"Spelling" Part 3 - Birth
Read the poem - here
And Part 1
and Part 2
Regarding how women can have a voice, Virginia Woolf once said that “a woman must have money and a room of her own if she is to write fiction.” In other words, to write, to have a voice, a woman must not be dependent on anyone or anything. This was a radical statement because it meant women would assume a role other than the traditional one of the woman as the mother/wife. In fact, by Woolf’s definition, being a mother/wife and a writer were mutually exclusive events. Atwood challenges that distinction. As a young woman, she had adhered to Woolf’s ideas, and had tried to prepare herself for the modern writer’s life of wearing black, smoking cigarettes, living alone, and never owning an automatic washer-dryer. She soon questioned the necessity of that existence, got married, had kids, and wrote. Her response to Woolf’s idea was, “as for writing, yes. You can do it at home”. That statement is explored in “Spelling”, as she writes the lines,
“and I wonder how many women
denied themselves daughters,
closed themselves in rooms,
drew the curtains
so they could mainline words.
A child is not a poem,
a poem is not a child
There is no either/or.
Those first lines seem to be a direct reference to Woolf, as the women followed Woolf’s advice to separate themselves from the world. Yet Atwood uses the phrase “to mainline words” to describe what the women were doing in those rooms. To mainline is slang for injecting a narcotic directly into a vein. To be consumed by writing and the need to express what one has inside of herself. I’ve seen the same habits in mothers – complete surrender to mothering their children.
Atwood blames the addiction to words as the reason why women did not have children.
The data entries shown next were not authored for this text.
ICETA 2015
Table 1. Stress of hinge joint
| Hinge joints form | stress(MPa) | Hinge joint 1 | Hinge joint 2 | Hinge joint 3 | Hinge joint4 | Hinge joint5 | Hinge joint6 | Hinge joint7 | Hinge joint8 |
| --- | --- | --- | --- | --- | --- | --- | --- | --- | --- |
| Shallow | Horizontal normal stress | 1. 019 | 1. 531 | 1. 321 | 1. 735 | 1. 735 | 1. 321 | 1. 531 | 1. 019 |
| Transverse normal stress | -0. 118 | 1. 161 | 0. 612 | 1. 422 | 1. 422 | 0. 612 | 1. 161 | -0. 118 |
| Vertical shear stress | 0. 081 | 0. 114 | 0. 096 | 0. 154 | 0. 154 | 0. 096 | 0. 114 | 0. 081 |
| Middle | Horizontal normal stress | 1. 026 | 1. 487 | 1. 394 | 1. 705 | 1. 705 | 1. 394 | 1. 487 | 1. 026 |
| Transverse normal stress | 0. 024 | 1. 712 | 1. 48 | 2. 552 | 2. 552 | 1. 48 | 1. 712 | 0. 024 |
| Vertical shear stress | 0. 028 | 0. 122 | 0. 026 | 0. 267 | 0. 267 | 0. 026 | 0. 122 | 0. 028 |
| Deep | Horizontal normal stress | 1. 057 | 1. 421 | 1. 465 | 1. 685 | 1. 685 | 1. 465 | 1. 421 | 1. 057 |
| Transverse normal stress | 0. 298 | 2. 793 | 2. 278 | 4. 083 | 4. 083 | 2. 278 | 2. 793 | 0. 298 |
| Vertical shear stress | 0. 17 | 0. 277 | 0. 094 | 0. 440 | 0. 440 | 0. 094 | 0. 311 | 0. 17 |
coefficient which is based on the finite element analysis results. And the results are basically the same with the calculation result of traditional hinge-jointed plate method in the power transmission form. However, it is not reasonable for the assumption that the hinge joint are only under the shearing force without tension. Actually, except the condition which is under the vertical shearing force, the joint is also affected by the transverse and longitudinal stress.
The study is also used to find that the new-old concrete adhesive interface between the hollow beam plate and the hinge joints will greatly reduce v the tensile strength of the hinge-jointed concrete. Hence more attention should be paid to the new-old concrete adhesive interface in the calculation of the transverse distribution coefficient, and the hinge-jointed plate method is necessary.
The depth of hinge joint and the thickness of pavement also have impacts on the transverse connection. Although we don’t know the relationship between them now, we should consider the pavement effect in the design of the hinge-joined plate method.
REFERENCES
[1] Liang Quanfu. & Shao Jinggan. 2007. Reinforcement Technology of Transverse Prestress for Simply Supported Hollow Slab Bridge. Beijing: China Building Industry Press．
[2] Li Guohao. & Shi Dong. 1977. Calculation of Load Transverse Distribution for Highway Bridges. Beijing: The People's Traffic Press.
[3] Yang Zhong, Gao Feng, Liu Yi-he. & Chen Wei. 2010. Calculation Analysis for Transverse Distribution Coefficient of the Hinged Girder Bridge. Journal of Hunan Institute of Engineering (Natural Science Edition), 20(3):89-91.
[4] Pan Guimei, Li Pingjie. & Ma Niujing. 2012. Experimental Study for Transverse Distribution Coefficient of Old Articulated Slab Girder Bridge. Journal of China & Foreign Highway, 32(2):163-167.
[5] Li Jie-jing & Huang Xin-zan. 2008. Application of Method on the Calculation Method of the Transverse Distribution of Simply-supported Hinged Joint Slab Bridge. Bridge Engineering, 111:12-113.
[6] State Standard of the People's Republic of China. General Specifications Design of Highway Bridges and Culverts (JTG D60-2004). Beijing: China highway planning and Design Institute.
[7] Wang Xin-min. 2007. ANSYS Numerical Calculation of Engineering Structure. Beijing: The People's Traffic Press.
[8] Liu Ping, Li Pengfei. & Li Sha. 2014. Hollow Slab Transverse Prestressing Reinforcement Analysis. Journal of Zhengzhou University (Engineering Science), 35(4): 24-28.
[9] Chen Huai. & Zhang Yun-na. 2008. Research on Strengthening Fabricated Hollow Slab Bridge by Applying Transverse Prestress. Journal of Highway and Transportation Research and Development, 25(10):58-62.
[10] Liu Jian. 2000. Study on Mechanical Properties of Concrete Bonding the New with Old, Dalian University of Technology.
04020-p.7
She asserts that poetry cannot take the place of a child, but admits that a child does not fulfill a writer who desires to create poems. Her solution is an integration of the two- not having to chose either the child or the poem. To embrace both as expressions of who one is. But it’s never really that simply is it?
Atwood ends that section with the provoking word ‘however’. She then gives the examples of the women who were silenced that I discussed in Part 1. After years of suppression of women, history cannot be so easily brushed aside by her merely making the decision to have kids and write. There must be something beyond that, which she describes as-
“at the point where language falls away
from the hot bones, at the point
where the rock breaks open and darkness
flows out of it like blood, at
the melting point of granite
when the bones know
they are hollow & the word
splits & doubles & speaks
the truth & the body
itself becomes a mouth.
This is a metaphor.”
Birthing- bringing life into this world. The intensity of the sexual body is beyond normal definitions of language, but still creates ‘the word’. Atwood has ‘the word’ splitting and doubling, a description of the first stages of human growth and an image of how a voice can spread its message. This word then “speaks the truth & the body itself becomes a mouth” as the woman’s voice is heard through her creation. Words, that her daughter learned to spell using red, blue and yellow letters made of synthetic plastic, do hold power, but that power pales when compared to the intense, sexual, elemental power which teaches one to spell using the natural reds, blues, and yellows of “blood, sky, & the sun.”
For a woman to have a voice she must accept birth. Birth that is organic and painful and raw. For some, to accept that her body is a mouth and the physical act of childbirth is a valued form of creation. But also that she must be reborn – born again if you will. Born into her full identity as a person. Born into a new way of being where her whole body, her whole self, can speak the truth. To be content in being a woman and in being herself. To use her voice no matter what oppression she faces. To support new life in all of its forms.